Все с тем же хладнокровным выражением Херити произнес:
– Смилуйся, сохрани, защити тебя от гоблина, пока ты спишь, – на лице его опять прорезался волчий оскал. – Это слова Роберта Херрика, отец. Теперь ты видишь, в чем преимущества классического образования?
– В богобоязни тоже есть преимущества, – голос отца Майкла был спокойным и уверенным.
– Некоторых явлений мы боимся именно потому, что они реальны, отец, – сказал Херити. – Некоторые явления – это просто иллюзия. Например, твоя замечательная Церковь, ее добренькие слова и маскарадные обряды. Жалкое подобие свободной жизни.
– А ты свободный человек, Джозеф? – спросил отец Майкл.
Херити побледнел и отвел глаза. Потом заговорил, глядя куда-то в сторону.
– Я более свободен, чем любой из вас. – Он осмотрел окрестности и уставился на Джона. – Я более свободен, чем Джон Гарреч О'Доннел вместе с тем ужасным, что он скрывает внутри себя.
Джон плотно сжал губы. Он почувствовал, как они судорожно подергиваются. БУДЬ ПРОКЛЯТ ЭТОТ ЧЕЛОВЕК!
– Есть одни иллюзии и другие, – продолжил Херити. – Уверен, мы все знаем это.

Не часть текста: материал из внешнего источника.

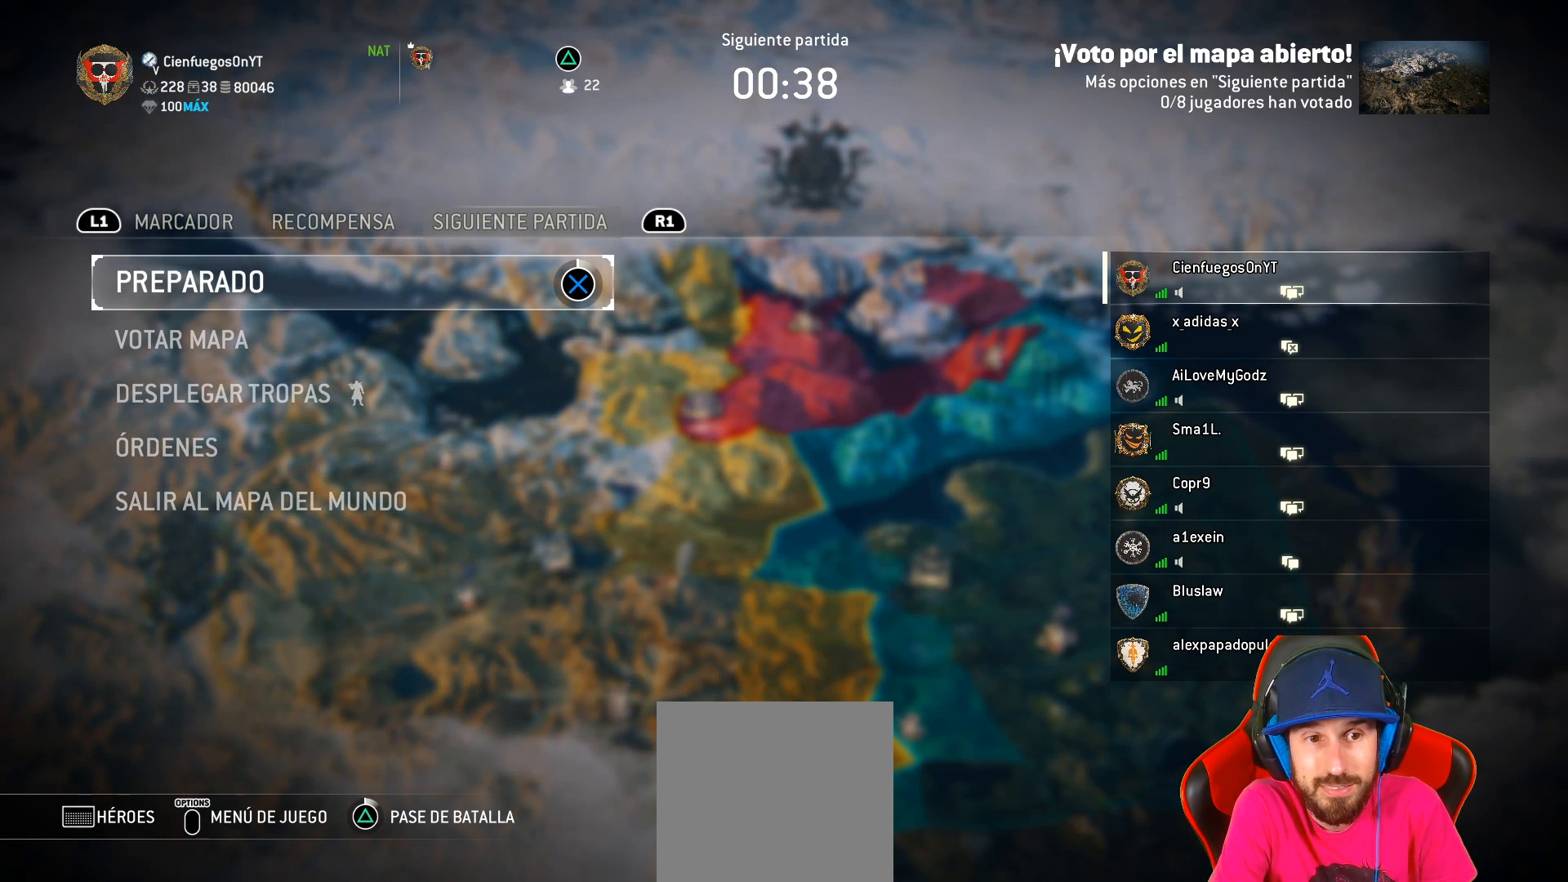
{"buttons": [], "left_stick": "center", "right_stick": "center", "events": []}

Джон продолжал смотреть прямо перед собой. Он чувствовал напряженное внимание с обеих сторон. Была ли это иллюзия, в конце концов?
– Жалкое подобие жизни, – повторил Херити, и голос его зазвенел.

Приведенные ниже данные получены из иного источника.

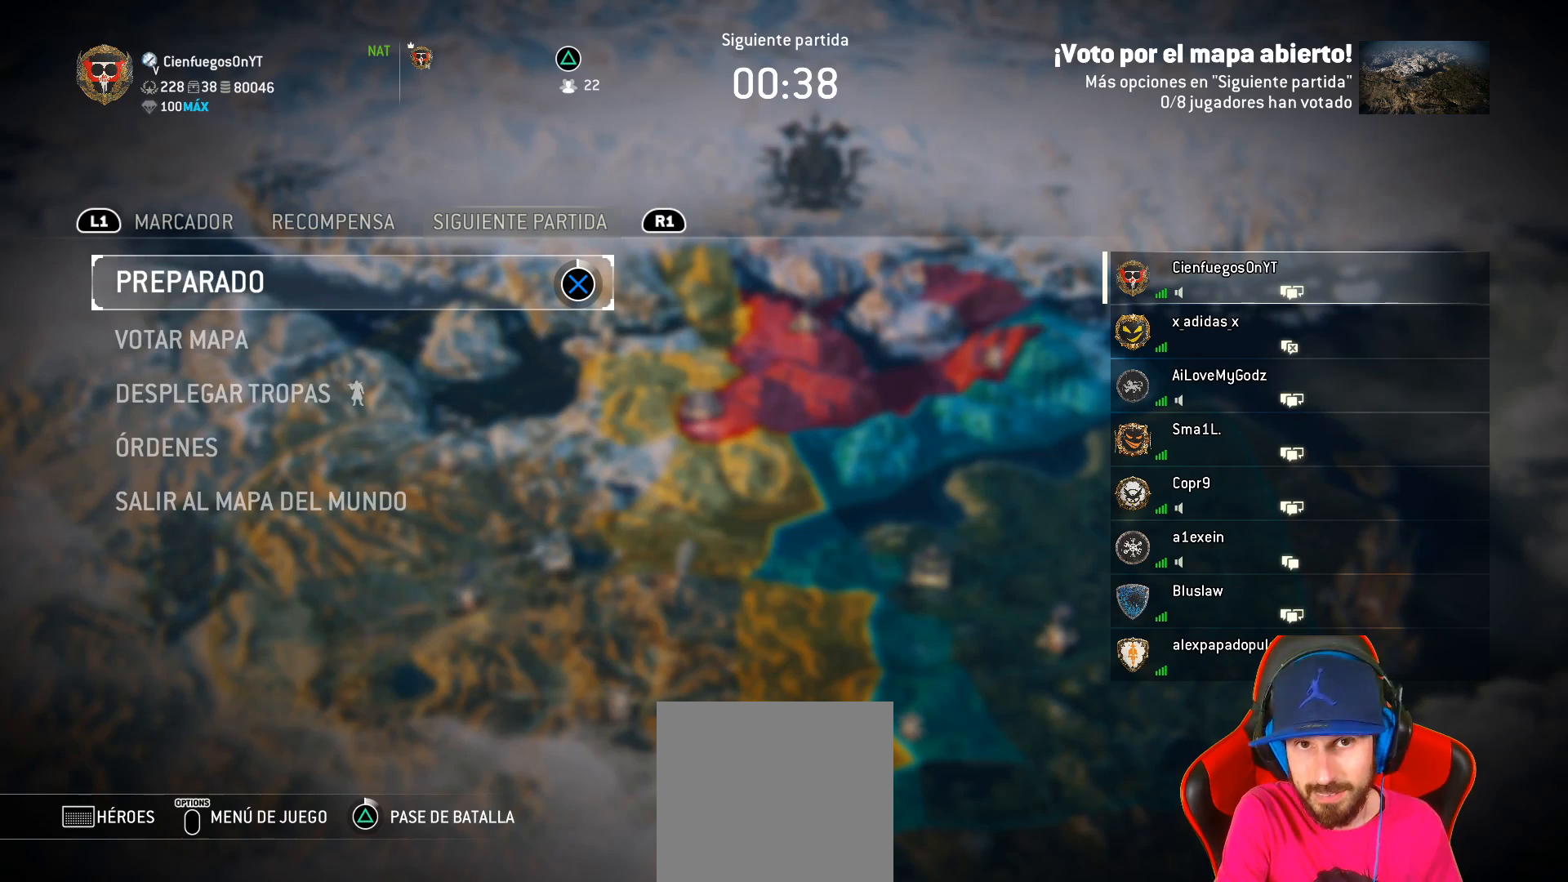
{"buttons": [], "left_stick": "center", "right_stick": "center", "events": []}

Джон посмотрел направо, ища поддержки у отца Майкла, но священник продолжал смотреть себе под ноги.
– Ты находишь свои иллюзии удобными, Джон? – спросил Херити. – Такими же, как иллюзии этого священника?
Джон почувствовал, как забеспокоился О'Нейл-Внутри. «Как я с этим справлюсь?» – спрашивал он. Было ли где-то место, где можно было это узнать? Он почувствовал, что постижение будет медленным… подобно, пожалуй, росту новой кожи. Неизменно постоянным, иногда требовательным, но никогда – назойливым. Оно присуще самому себе, и воспоминания были реальны.
Отец Майкл боролся со своим собственным дьяволом, разбуженным словами Херити. Хотя он знал, что эти слова были адресованы не ему, а бедной душе, идущей вместе с ними. Неужели в этом спокойном американце действительно спрятан безумец?
КАК МЫ ДОКАТИЛИСЬ ДО ТАКОГО? Этот вопрос мучал отца Майкла. Он вспомнил подвальную комнату в деревенской церквушке и фамилию Беллинспиттл, над которой смеялись янки. Это была его фамилия. Вспомнил чистую штукатурку на стенах – работу местного мастерового в угоду Господу.
Эти мысли давали отцу Майклу надежду на спасение в прошлом.
Белая, тщательно нанесенная штукатурка… Развешанные на стенах портреты в рамах – Иисус, Святая Мария, Матерь Божия, целая галерея служителей церкви, священный медальон на цепочке, задрапированный в красный бархат, в тяжелой раме под стеклом и с латунной табличкой внизу, с гордостью рассказывающей, что ее освящал сам Папа Пий.
В этом подвале стояли скамьи. Отец Майкл помнил, как его ноги не доставали до пола, когда он на них садился. Глаза его всегда натыкались на прибитую к впереди стоящей скамье дощечку: «Священной памяти Эйлина Метьюса (1896–1931). Любящие дети».
Каким далеким все это казалось теперь.
Джон был измучен молчанием своих спутников и даже их присутствием. Он хотел убежать, ринуться в поле, зарыться лицом в высокую траву и никогда больше не вставать.
Но Херити был слишком опасен!
«Все, что я делаю, он может увидеть. И увидеть от начала до конца».
– Ну что ж, пожалуй, мне не следует быть таким любопытным, – сказал Херити бесстрастным голосом, – буду следовать одной из заповедей.
У Джона пересохло в горле. Ему захотелось воды… или чего-нибудь более крепкого. Что у Херити в этом маленьком пластиковом кувшине? Он него часто несет виски, но он никогда не делится своими запасами. Джон отвернулся и увидел унылый силуэт мертвой сосны на горе. Дерево лежало на земле, и его обвивал плющ, похожий на одежду застывшей колдовской формы.
– Мы остановимся здесь, – сказал Херити.
Все послушно остановились.
Херити смотрел налево: его внимание привлек уютный домик всего в нескольких метрах от грязной дороги. На закрытой двери виднелась табличка: «Донки Хауз». Небольшой ручей шириной не более метра бежал мимо двери, тихо струясь по черным камням.
– Донки Хауз, – сказал Херити. Он снял ружье с предохранителя. – По-моему, прекрасно для таких, как мы, чтобы передохнуть. Разумеется, здесь никого нет. – Он перепрыгнул через ручей и заглянул в одно из окон.
– Грязный, но пустой, – заключил Джозеф. – Не звучит ли это как точная характеристика того, кто нам известен?